TASK BRIEF → Scan the entries below for the word "during", then copy each line that holds it.
--- RECORDS ---
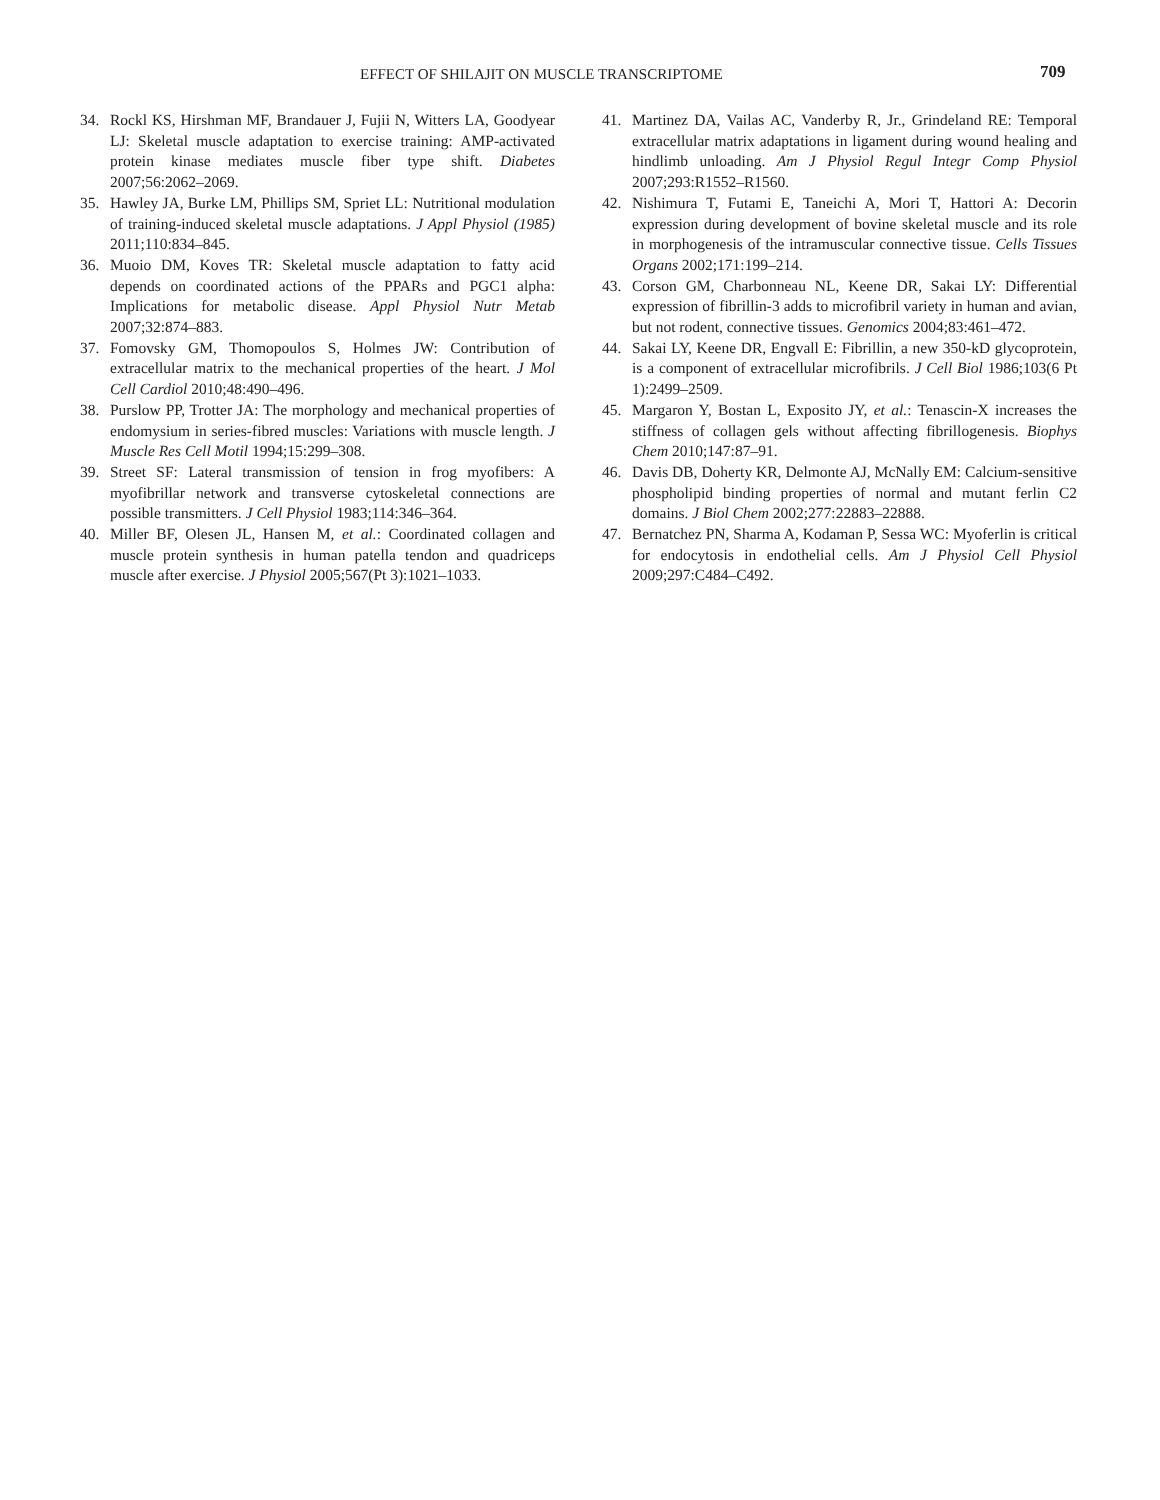EFFECT OF SHILAJIT ON MUSCLE TRANSCRIPTOME 709
34. Rockl KS, Hirshman MF, Brandauer J, Fujii N, Witters LA, Goodyear LJ: Skeletal muscle adaptation to exercise training: AMP-activated protein kinase mediates muscle fiber type shift. Diabetes 2007;56:2062–2069.
35. Hawley JA, Burke LM, Phillips SM, Spriet LL: Nutritional modulation of training-induced skeletal muscle adaptations. J Appl Physiol (1985) 2011;110:834–845.
36. Muoio DM, Koves TR: Skeletal muscle adaptation to fatty acid depends on coordinated actions of the PPARs and PGC1 alpha: Implications for metabolic disease. Appl Physiol Nutr Metab 2007;32:874–883.
37. Fomovsky GM, Thomopoulos S, Holmes JW: Contribution of extracellular matrix to the mechanical properties of the heart. J Mol Cell Cardiol 2010;48:490–496.
38. Purslow PP, Trotter JA: The morphology and mechanical properties of endomysium in series-fibred muscles: Variations with muscle length. J Muscle Res Cell Motil 1994;15:299–308.
39. Street SF: Lateral transmission of tension in frog myofibers: A myofibrillar network and transverse cytoskeletal connections are possible transmitters. J Cell Physiol 1983;114:346–364.
40. Miller BF, Olesen JL, Hansen M, et al.: Coordinated collagen and muscle protein synthesis in human patella tendon and quadriceps muscle after exercise. J Physiol 2005;567(Pt 3):1021–1033.
41. Martinez DA, Vailas AC, Vanderby R, Jr., Grindeland RE: Temporal extracellular matrix adaptations in ligament during wound healing and hindlimb unloading. Am J Physiol Regul Integr Comp Physiol 2007;293:R1552–R1560.
42. Nishimura T, Futami E, Taneichi A, Mori T, Hattori A: Decorin expression during development of bovine skeletal muscle and its role in morphogenesis of the intramuscular connective tissue. Cells Tissues Organs 2002;171:199–214.
43. Corson GM, Charbonneau NL, Keene DR, Sakai LY: Differential expression of fibrillin-3 adds to microfibril variety in human and avian, but not rodent, connective tissues. Genomics 2004;83:461–472.
44. Sakai LY, Keene DR, Engvall E: Fibrillin, a new 350-kD glycoprotein, is a component of extracellular microfibrils. J Cell Biol 1986;103(6 Pt 1):2499–2509.
45. Margaron Y, Bostan L, Exposito JY, et al.: Tenascin-X increases the stiffness of collagen gels without affecting fibrillogenesis. Biophys Chem 2010;147:87–91.
46. Davis DB, Doherty KR, Delmonte AJ, McNally EM: Calcium-sensitive phospholipid binding properties of normal and mutant ferlin C2 domains. J Biol Chem 2002;277:22883–22888.
47. Bernatchez PN, Sharma A, Kodaman P, Sessa WC: Myoferlin is critical for endocytosis in endothelial cells. Am J Physiol Cell Physiol 2009;297:C484–C492.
---
RESPONSE TO THE EXERCISE →
41. Martinez DA, Vailas AC, Vanderby R, Jr., Grindeland RE: Temporal extracellular matrix adaptations in ligament during wound healing and hindlimb unloading. Am J Physiol Regul Integr Comp Physiol 2007;293:R1552–R1560.
42. Nishimura T, Futami E, Taneichi A, Mori T, Hattori A: Decorin expression during development of bovine skeletal muscle and its role in morphogenesis of the intramuscular connective tissue. Cells Tissues Organs 2002;171:199–214.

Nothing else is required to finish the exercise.